In the spring of 1880, the 50-acre Bellevue estate, beyond the Mussoorie Library, housed another Emir of Afghanistan, a grandson of Dost Mohammed, Mohammad Yaqub Khan and his entourage. They had travelled outside Jalalabad to sign the Treaty of Gandamak, whereby he ceded his territory to British control, famously saying: ‘I would rather work as your servant, cut grass and tend your garden than be the ruler of Afghanistan.’ He left behind his son Sher Ali on the throne as the Emir. It was Sher Ali’s refusal to accept a British Mission in Kabul that sowed the seed for the second Anglo-Afghan war.

Walking around the looming ruins, the fallen columns of stone, I think of a thirty-something-year-old, dressed in shimmering white (if you ignore the gold tassels dangling from his epaulettes) chafing at the bit. It is true that while he was granted access to the hot spots, there was always an escort or a detail of troopers trailing after him. They were the finest pick of the Northumberland Fusiliers (or the 5th Foot) led by J. C. Fisher, a British Political Officer.

Also Read: The wrong side of the camera

Fisher could not figure out his charge’s habit of suddenly spurring his pony into a gallop, without any warning to his companions. These bursts of speed became more and more frequent but the officer dismissed it as a mere quirk.

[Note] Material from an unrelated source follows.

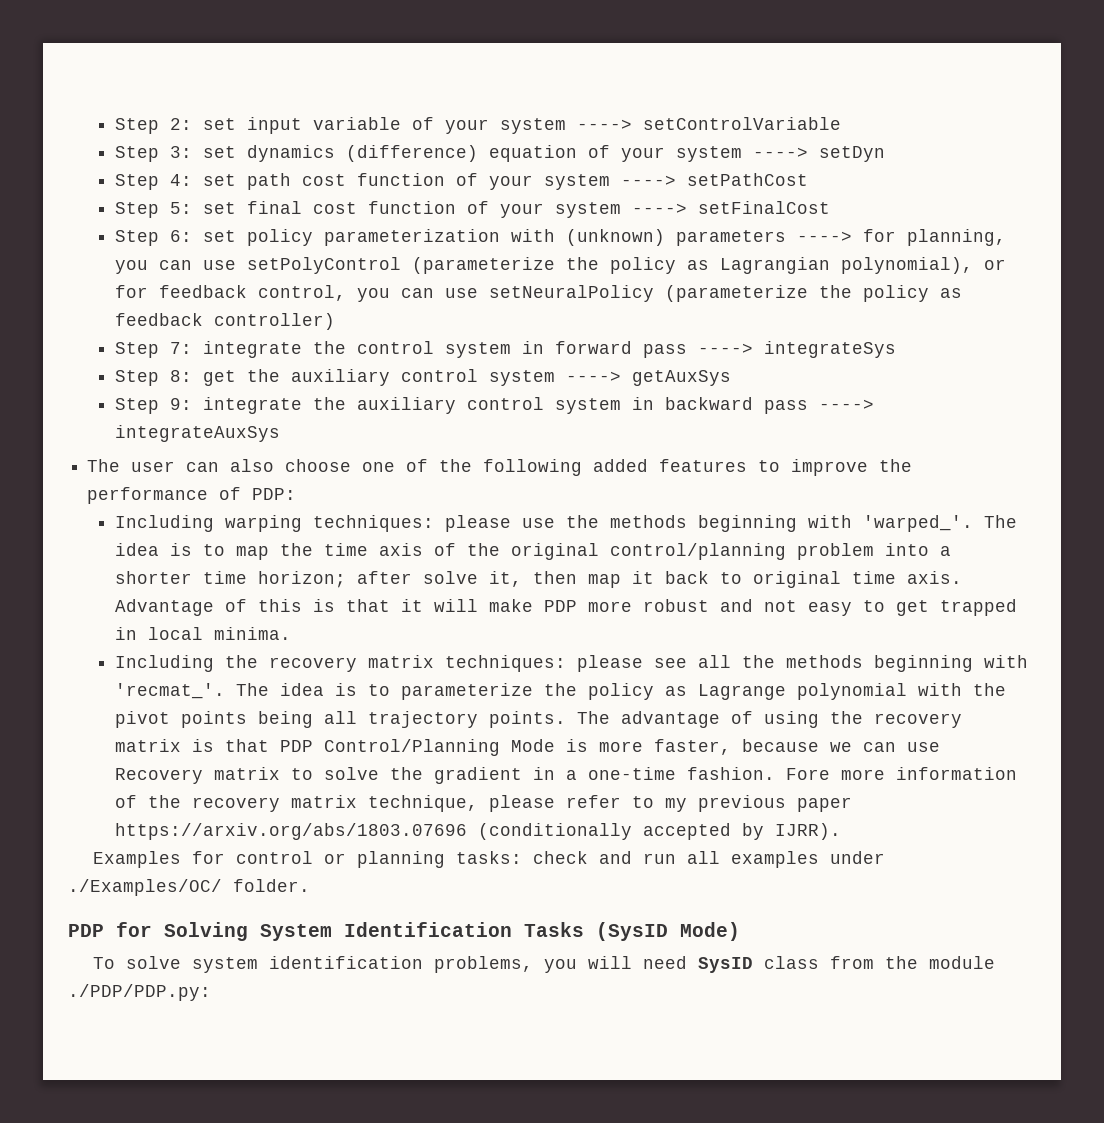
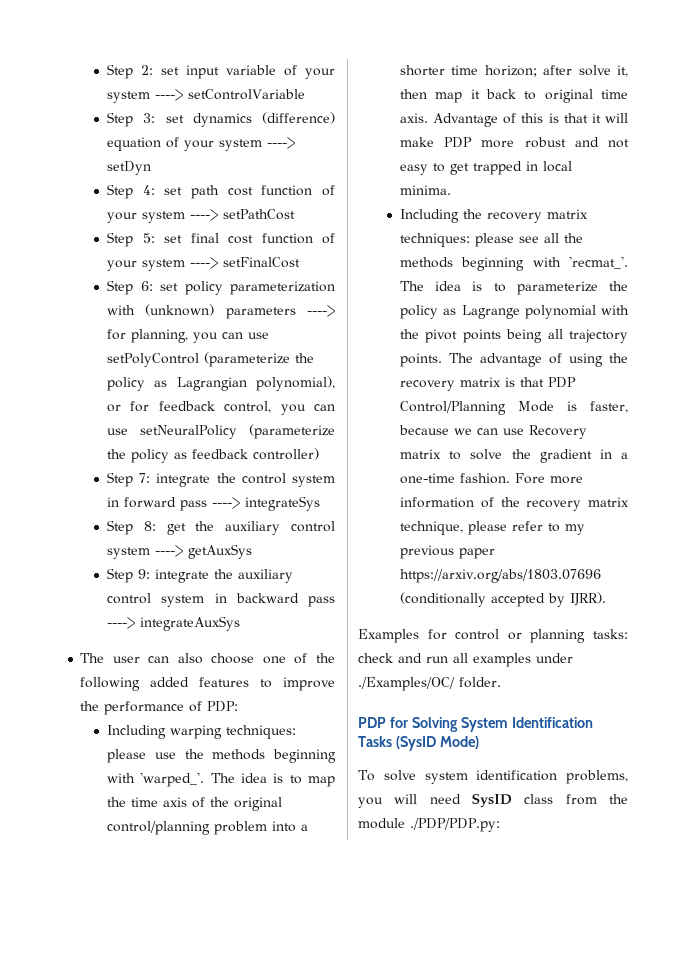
[598,741,643,752] more -> (578, 406) none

Up until the day he stopped at the fork in the road near the old Library to chit-chat with a friend. To his abject horror, he saw the Amir hightailing it at a gallop down the road to Rajpur and to freedom. A whirlwind pursuit ensued, involving the taking of many a precarious shortcut. On his return, a detailed report of the incident was submitted to the Governor-General.

‘Don’t hurt one hair on his head,’ came the laconic reply. And that was that. Orders were orders that had to be obeyed. History takes no orders. Who can defy the sands of time? By the 1960s, the delicate blue-and-white Cantonese tiles (brought all the way from China to decorate the verandahs of Bellevue) had begun to chip. Vandals pried them as mementoes. The angry owners in Calcutta (now Kolkata) decided to demolish the building.

As I stand on this wind-swept spur, I cannot help but wonder if the Emir Yaqub Khan, his sirdars and risaldars had dreams of their mountain home in the sun-singed Hindu Kush? Did they hear the muffled sounds of a caravan of wizened traders shuffling along the rock-strewn paths of the Hindu Kush?

When he passed away in 1923, he had been here for 43 years. He was not even an invitee at the Third Anglo-Afghan Conference in 1920 at the Savoy Hotel. It saw another Afghan King, the diminutive Amanullah Khan, sign the treaty and celebrate it by building the Amanatulla Mosque in Library.

Torn from their home, from the familiar and to weave a forlorn tapestry of memories. Human history can be like the floodwaters of a river in flood carrying the debris of many civilizations.